- [Exercise requirements]: Among the entries that follow, how many lines contain the string "algorithm"? Write the number alone.

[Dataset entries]
Content starts

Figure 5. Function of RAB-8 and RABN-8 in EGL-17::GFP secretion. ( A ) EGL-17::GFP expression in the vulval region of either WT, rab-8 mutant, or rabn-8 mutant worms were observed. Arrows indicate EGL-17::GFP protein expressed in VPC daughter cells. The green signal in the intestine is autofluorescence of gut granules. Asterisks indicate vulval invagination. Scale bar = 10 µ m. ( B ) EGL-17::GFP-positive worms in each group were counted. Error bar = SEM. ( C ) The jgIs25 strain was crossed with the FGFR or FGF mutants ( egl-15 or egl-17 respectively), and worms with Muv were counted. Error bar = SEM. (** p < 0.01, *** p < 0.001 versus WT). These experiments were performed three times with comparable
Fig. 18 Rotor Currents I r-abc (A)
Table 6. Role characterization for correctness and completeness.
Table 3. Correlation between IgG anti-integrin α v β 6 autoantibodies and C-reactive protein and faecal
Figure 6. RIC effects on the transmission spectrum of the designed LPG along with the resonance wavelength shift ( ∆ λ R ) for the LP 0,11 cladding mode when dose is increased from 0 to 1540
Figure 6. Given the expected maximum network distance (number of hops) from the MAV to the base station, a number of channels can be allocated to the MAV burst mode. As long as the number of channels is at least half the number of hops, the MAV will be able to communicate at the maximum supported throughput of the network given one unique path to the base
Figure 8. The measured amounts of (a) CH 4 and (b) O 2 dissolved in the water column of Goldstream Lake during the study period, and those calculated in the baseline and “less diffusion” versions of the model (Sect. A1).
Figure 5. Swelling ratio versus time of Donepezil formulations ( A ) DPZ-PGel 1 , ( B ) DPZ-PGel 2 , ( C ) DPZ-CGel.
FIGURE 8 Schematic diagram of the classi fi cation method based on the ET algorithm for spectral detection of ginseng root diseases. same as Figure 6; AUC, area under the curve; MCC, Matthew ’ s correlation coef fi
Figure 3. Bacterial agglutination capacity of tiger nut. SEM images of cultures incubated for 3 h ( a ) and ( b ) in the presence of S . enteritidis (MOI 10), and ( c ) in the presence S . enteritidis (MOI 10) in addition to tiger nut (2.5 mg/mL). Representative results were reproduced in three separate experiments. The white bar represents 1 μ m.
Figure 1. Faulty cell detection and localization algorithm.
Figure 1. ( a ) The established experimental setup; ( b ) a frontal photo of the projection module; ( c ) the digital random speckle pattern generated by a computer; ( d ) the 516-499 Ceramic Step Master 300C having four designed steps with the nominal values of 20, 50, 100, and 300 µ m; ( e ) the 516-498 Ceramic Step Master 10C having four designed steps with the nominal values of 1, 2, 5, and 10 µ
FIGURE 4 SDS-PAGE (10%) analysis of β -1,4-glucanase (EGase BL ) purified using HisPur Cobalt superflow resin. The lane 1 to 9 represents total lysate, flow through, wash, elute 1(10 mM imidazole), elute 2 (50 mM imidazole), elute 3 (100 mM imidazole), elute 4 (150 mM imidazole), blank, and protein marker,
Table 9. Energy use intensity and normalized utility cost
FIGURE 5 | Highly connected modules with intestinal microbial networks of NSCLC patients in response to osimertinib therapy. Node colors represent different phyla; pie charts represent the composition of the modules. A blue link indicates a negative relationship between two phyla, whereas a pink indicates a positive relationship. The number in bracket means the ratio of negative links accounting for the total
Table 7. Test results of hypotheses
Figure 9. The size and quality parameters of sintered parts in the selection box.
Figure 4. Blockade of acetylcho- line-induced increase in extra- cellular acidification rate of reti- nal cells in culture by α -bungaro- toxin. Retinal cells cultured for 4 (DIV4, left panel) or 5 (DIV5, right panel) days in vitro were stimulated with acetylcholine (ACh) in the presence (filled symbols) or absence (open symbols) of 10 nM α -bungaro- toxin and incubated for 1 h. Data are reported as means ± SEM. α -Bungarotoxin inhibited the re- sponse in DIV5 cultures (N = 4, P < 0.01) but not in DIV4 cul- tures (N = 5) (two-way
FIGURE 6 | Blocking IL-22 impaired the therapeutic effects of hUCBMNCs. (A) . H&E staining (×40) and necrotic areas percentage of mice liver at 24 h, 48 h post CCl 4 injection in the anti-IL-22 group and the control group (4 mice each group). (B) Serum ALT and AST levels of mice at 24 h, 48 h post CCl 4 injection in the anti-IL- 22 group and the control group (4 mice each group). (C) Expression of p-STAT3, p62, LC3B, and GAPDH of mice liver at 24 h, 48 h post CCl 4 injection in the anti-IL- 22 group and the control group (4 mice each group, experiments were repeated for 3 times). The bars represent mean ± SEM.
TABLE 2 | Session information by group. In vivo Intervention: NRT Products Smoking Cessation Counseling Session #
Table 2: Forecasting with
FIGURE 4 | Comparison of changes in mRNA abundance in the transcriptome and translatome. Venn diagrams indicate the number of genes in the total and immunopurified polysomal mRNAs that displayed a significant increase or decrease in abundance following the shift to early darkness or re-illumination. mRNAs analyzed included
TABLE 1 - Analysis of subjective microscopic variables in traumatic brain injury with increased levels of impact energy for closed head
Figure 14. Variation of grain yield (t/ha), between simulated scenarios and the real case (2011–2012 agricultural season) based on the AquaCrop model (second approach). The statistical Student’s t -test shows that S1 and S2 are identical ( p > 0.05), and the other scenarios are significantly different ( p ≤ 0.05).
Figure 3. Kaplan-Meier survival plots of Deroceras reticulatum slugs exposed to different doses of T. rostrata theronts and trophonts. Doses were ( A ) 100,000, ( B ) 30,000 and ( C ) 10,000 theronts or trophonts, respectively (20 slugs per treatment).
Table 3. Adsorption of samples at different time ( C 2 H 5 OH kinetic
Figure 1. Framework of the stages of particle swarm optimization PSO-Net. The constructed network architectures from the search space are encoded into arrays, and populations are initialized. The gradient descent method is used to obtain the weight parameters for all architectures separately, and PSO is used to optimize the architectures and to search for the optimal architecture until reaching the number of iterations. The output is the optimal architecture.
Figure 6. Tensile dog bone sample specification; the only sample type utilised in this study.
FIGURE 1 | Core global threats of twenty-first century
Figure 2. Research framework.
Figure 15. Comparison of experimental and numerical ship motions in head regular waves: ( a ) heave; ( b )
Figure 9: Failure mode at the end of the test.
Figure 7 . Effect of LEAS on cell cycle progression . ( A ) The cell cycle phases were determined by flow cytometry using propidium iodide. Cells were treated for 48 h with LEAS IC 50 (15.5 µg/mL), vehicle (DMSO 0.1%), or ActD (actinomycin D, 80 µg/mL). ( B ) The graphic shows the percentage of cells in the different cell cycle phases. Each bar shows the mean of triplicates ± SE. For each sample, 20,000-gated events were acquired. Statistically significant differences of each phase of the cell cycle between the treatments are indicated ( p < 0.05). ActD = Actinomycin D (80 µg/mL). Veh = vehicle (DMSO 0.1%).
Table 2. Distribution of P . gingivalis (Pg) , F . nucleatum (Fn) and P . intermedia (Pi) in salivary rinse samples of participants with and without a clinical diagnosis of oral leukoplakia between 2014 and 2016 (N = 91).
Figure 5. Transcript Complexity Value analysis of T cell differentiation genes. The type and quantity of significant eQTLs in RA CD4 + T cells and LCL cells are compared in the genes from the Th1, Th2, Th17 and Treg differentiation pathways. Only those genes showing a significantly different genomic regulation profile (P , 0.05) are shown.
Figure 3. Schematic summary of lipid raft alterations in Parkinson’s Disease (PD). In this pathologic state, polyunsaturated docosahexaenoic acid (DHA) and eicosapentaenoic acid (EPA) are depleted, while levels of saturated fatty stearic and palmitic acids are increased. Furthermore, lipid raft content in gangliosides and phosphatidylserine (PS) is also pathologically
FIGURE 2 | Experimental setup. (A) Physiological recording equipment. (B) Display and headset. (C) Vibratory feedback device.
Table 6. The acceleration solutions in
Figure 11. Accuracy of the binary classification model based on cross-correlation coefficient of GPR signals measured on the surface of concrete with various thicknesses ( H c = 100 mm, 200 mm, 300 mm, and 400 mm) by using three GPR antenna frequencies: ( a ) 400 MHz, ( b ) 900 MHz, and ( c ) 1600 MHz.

Content ends

- [The completed task]: 2